Thursday, February 26, 2015

Motivation low? Be a beginner again!

This winter has been a tough one for me. I imagine I’m suffering from the typical ‘I achieved a big goal and now my brain needs a break’ type of lapse (thanks to Richmond). Winter is not helping. As a tried and true morning person, the darkness wears on me.

So I’m being a beginner again. No, not at running…I can’t go back at this point! At SWIMMING, which I have never been especially good at. In fact, just the thought of swimming a couple months ago would have triggered cringes and scrunchy-faces. Thankfully, I have a swimming buddy who has far superior skill and is willing to teach me new techniques and improve my basic form. 

To be a beginner again is so refreshing! I can see weekly progress (unlike running where I’m just holding steady or sliding backward right now) and every workout is novel. Also, and very importantly, it doesn't matter a lick what the weather is doing.With this new found enjoyment, I’m feeling ambitious enough to sign up for some triathlons this summer, or at least an open water swim or two! It will be a fun, new adventure!

So if you too are struggling under the oppressive hand of winter, go to the gym and try a new fitness class, grind on a spin bike, jump in the pool, whatever is new and different for you and try being a beginner again! 

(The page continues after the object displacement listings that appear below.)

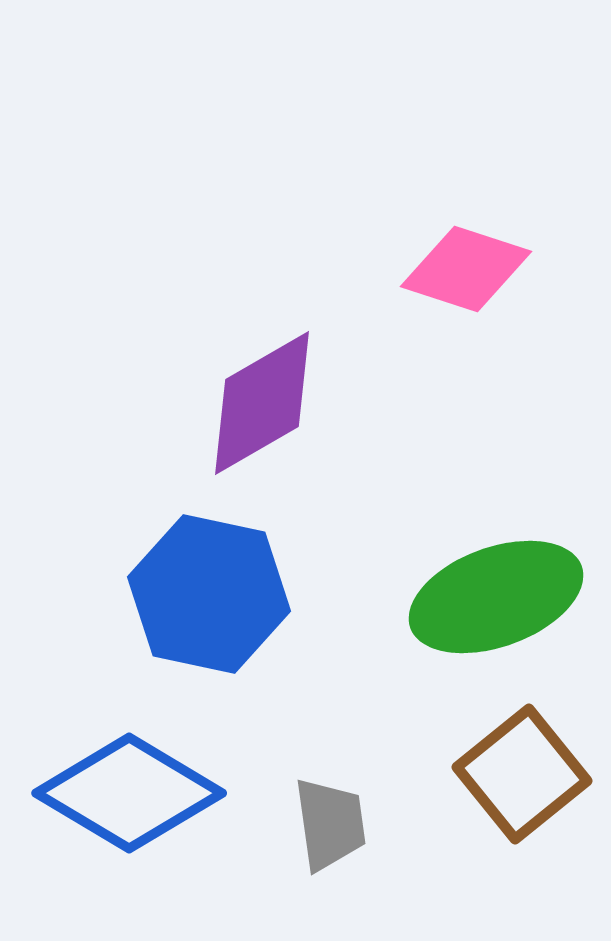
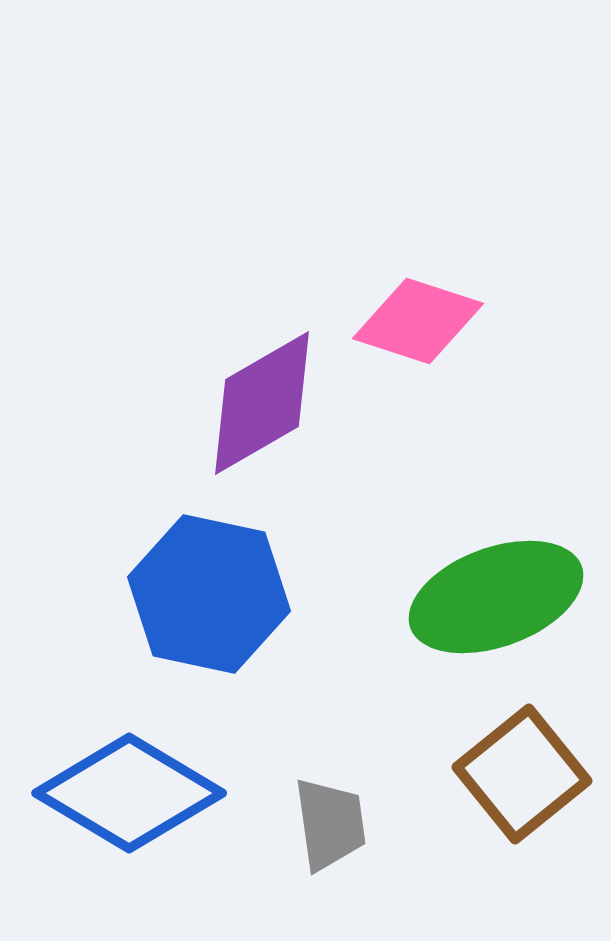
pink diamond: moved 48 px left, 52 px down
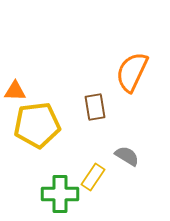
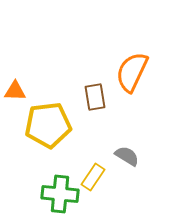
brown rectangle: moved 10 px up
yellow pentagon: moved 11 px right
green cross: rotated 6 degrees clockwise
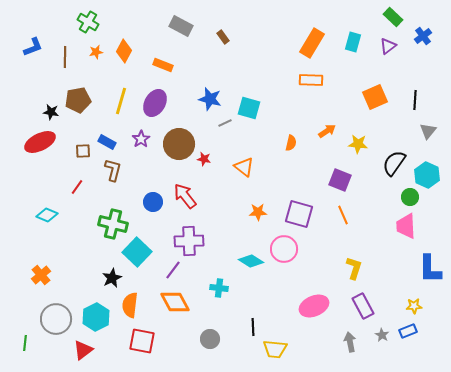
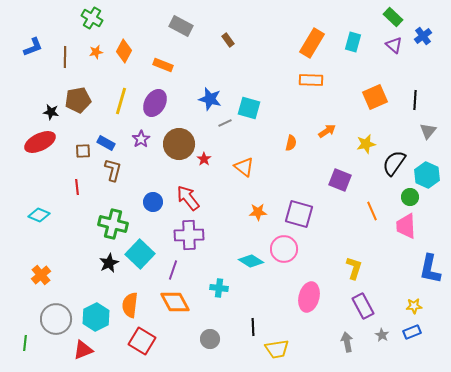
green cross at (88, 22): moved 4 px right, 4 px up
brown rectangle at (223, 37): moved 5 px right, 3 px down
purple triangle at (388, 46): moved 6 px right, 1 px up; rotated 42 degrees counterclockwise
blue rectangle at (107, 142): moved 1 px left, 1 px down
yellow star at (358, 144): moved 8 px right; rotated 18 degrees counterclockwise
red star at (204, 159): rotated 24 degrees clockwise
red line at (77, 187): rotated 42 degrees counterclockwise
red arrow at (185, 196): moved 3 px right, 2 px down
cyan diamond at (47, 215): moved 8 px left
orange line at (343, 215): moved 29 px right, 4 px up
purple cross at (189, 241): moved 6 px up
cyan square at (137, 252): moved 3 px right, 2 px down
blue L-shape at (430, 269): rotated 12 degrees clockwise
purple line at (173, 270): rotated 18 degrees counterclockwise
black star at (112, 278): moved 3 px left, 15 px up
pink ellipse at (314, 306): moved 5 px left, 9 px up; rotated 52 degrees counterclockwise
blue rectangle at (408, 331): moved 4 px right, 1 px down
red square at (142, 341): rotated 20 degrees clockwise
gray arrow at (350, 342): moved 3 px left
yellow trapezoid at (275, 349): moved 2 px right; rotated 15 degrees counterclockwise
red triangle at (83, 350): rotated 15 degrees clockwise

Wednesday, November 26, 2014

Richmond Marathon -- reflections

I’d like to start off this post with a look at my Believe I am training journal from this year. Back in January, I wrote out my running goals for the year in a flow chart:



Although I didn't look back at this page more than once or twice during the whole year, it must have lodged itself into sub-conscious, because most of the stepping stones in this diagram got done. I worked on my form (arguably still bad, but it’s better). I embraced that fact that I have introverted tendencies thanks to the book “Quiet: the power of introverts” by Susan Cain and learned to protect my need for alone time. I got advice on how to improve my sleep habits, which included decreasing screen time before bed, watching my coffee habits, and setting time aside to ‘wind down’ before bed. My iron and vitamin D levels are back to a healthy place, thank you supplements!

What else was key to achieving the goals I wrote in my Believe I am months ago? Well, taking it easy over the summer was important. I knew that marathon training would be taxing, so I just cruised through June-July-August without stressing over long runs or super challenging workouts. Another critical thing was doing consistent core work (planks, mostly) and foam rolling during marathon training. Sometimes I had to practically bribe myself into doing my plank circuit, but ultimately I think it helped. I also threw out any notions about how I ‘should’ eat. I ate more cookies/ice cream/fried food than I care to admit. But ultimately not depriving myself during training also helped me ‘save’ my mental gumption for when it *really* counted (i.e. during workouts). My training group also pulled me along during the runs when I felt exhausted/grouchy/stressed and more miles of this training were shared than any of my other training cycles. Despite the higher mileage, I made sure I went out with friends whenever I could.  When necessary I went to bed at 9pm to get a full night of sleep before a big workout.


Ultimately, the key to it all was listening to my body. I adjusted workouts when I needed to, I adjusted mileage when I needed to, and I ate what I needed to.

And now with a marathon PR of 3:03:43 (details here), I have a clear goal for 2015. Chase that sub-3 hour time and have fun along the way!